*BRIEF:*
Without the pictures, give the records again exactly as they appear.

"""

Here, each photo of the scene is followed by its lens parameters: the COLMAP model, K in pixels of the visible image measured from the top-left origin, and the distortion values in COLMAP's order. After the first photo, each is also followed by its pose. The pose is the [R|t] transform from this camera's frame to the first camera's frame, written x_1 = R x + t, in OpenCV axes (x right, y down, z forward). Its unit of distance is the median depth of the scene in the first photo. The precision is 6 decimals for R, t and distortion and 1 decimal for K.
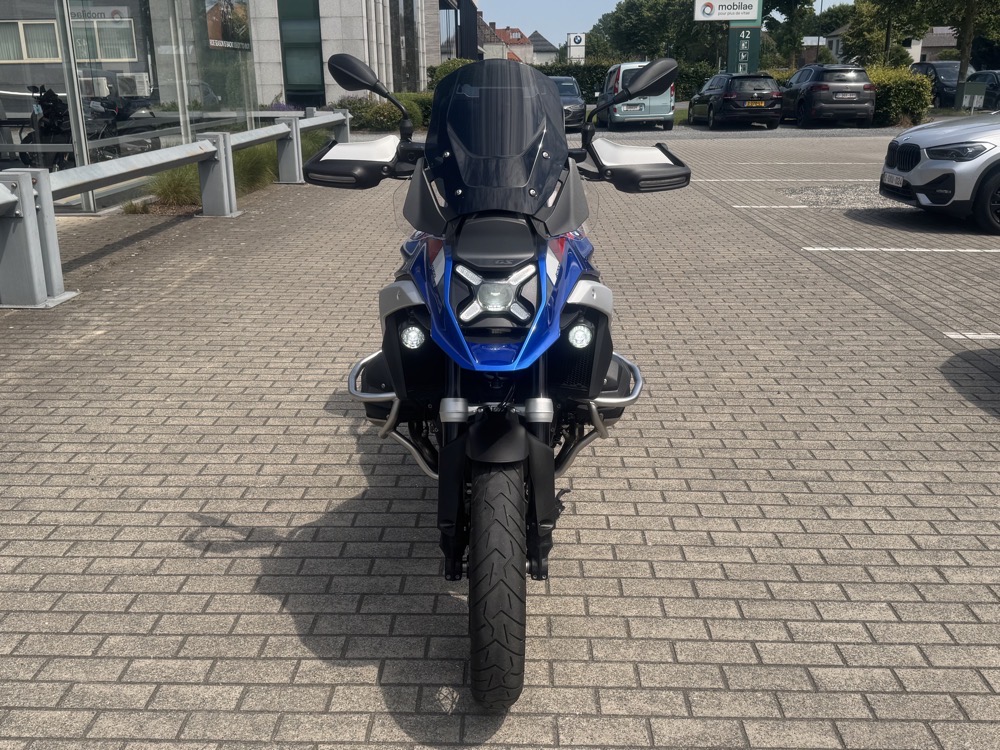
lens RADIAL K [[956.7, 0, 498.9], [0, 956.7, 378.4], [0, 0, 1]] dist [0.193895, -0.427350]
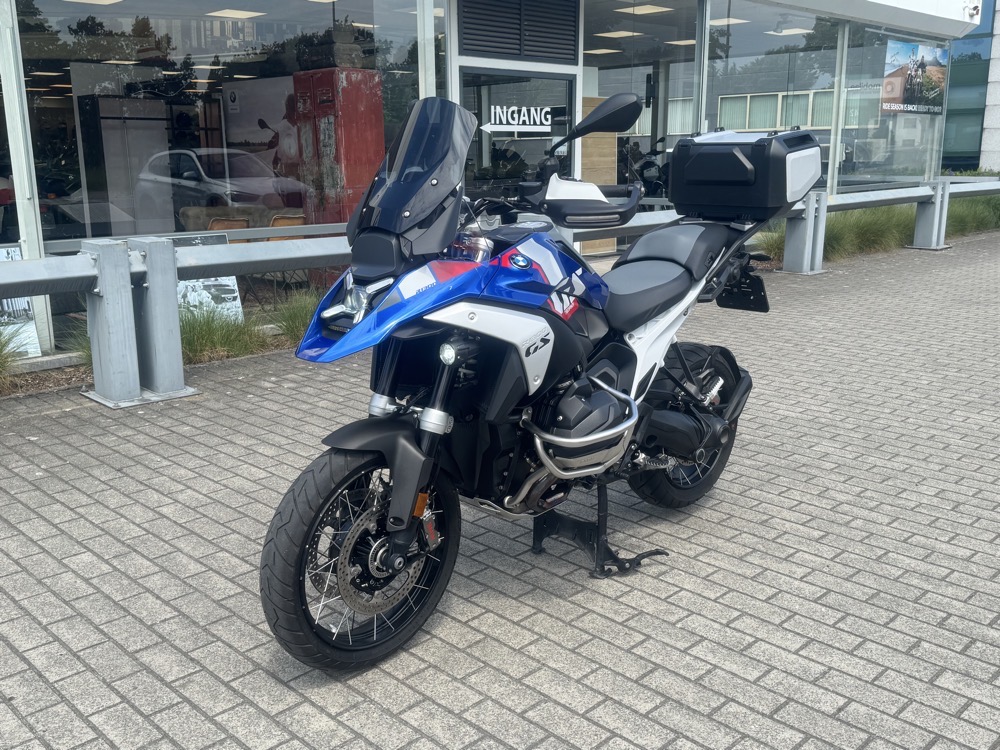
lens RADIAL K [[956.7, 0, 498.9], [0, 956.7, 378.4], [0, 0, 1]] dist [0.193895, -0.427350]
pose [[0.723068, 0.163366, -0.671182, 0.519232], [-0.206813, 0.978261, 0.015309, -0.028231], [0.659091, 0.127740, 0.741135, 0.163179]]
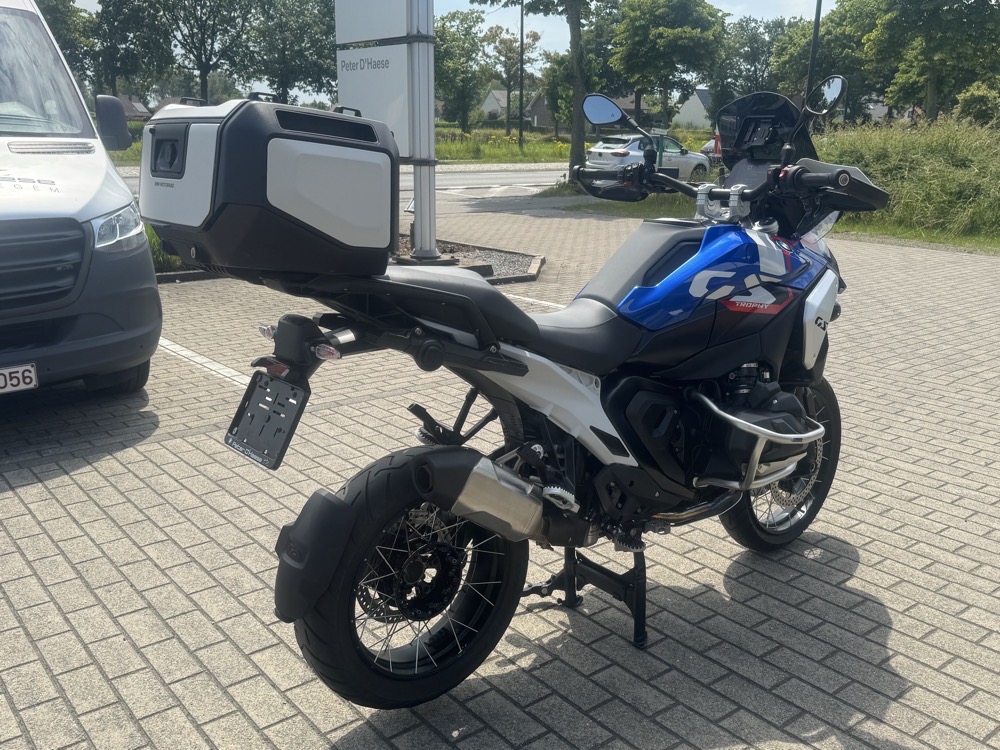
lens RADIAL K [[905.0, 0, 500.0], [0, 905.0, 375.0], [0, 0, 1]] dist [0.112376, -0.208513]
pose [[-0.642578, -0.194726, 0.741063, -0.445954], [0.224830, 0.876676, 0.425312, -0.358495], [-0.732492, 0.439910, -0.519553, 1.231892]]
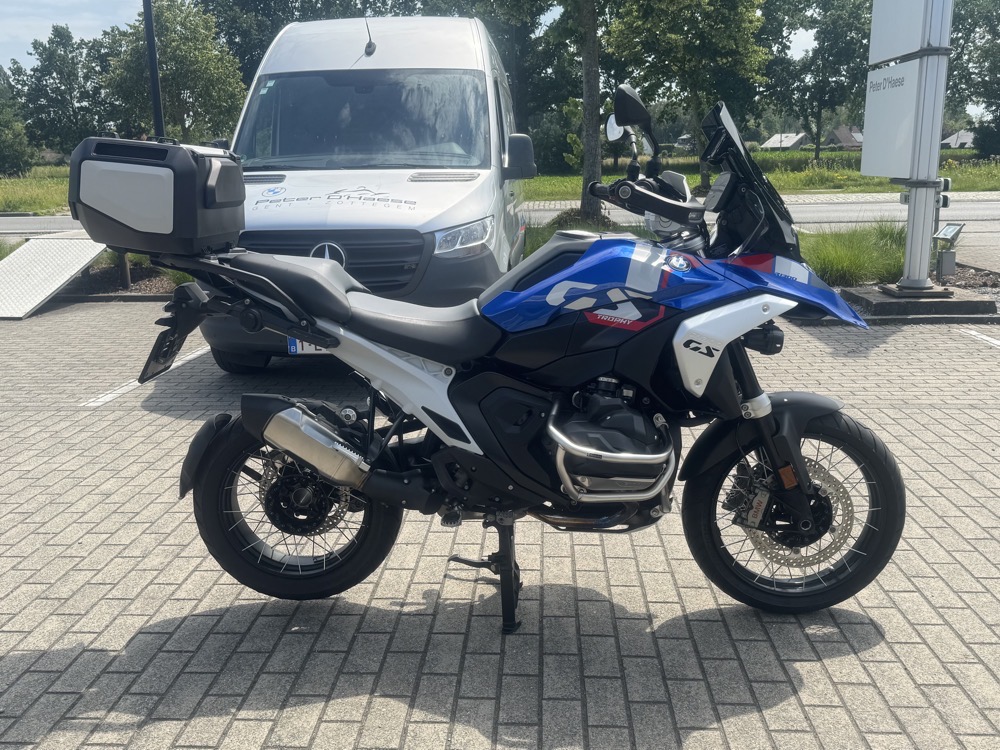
lens RADIAL K [[908.1, 0, 497.7], [0, 908.1, 365.8], [0, 0, 1]] dist [0.115478, -0.203721]
pose [[0.031107, -0.206521, 0.977948, -0.713621], [0.315210, 0.930520, 0.186479, -0.198027], [-0.948512, 0.302458, 0.094043, 0.759884]]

"""

*WRITTEN RESPONSE:*
Here, each photo of the scene is followed by its lens parameters: the COLMAP model, K in pixels of the visible image measured from the top-left origin, and the distortion values in COLMAP's order. After the first photo, each is also followed by its pose. The pose is the [R|t] transform from this camera's frame to the first camera's frame, written x_1 = R x + t, in OpenCV axes (x right, y down, z forward). Its unit of distance is the median depth of the scene in the first photo. The precision is 6 decimals for R, t and distortion and 1 decimal for K.
lens RADIAL K [[956.7, 0, 498.9], [0, 956.7, 378.4], [0, 0, 1]] dist [0.193895, -0.427350]
lens RADIAL K [[956.7, 0, 498.9], [0, 956.7, 378.4], [0, 0, 1]] dist [0.193895, -0.427350]
pose [[0.723068, 0.163366, -0.671182, 0.519232], [-0.206813, 0.978261, 0.015309, -0.028231], [0.659091, 0.127740, 0.741135, 0.163179]]
lens RADIAL K [[905.0, 0, 500.0], [0, 905.0, 375.0], [0, 0, 1]] dist [0.112376, -0.208513]
pose [[-0.642578, -0.194726, 0.741063, -0.445954], [0.224830, 0.876676, 0.425312, -0.358495], [-0.732492, 0.439910, -0.519553, 1.231892]]
lens RADIAL K [[908.1, 0, 497.7], [0, 908.1, 365.8], [0, 0, 1]] dist [0.115478, -0.203721]
pose [[0.031107, -0.206521, 0.977948, -0.713621], [0.315210, 0.930520, 0.186479, -0.198027], [-0.948512, 0.302458, 0.094043, 0.759884]]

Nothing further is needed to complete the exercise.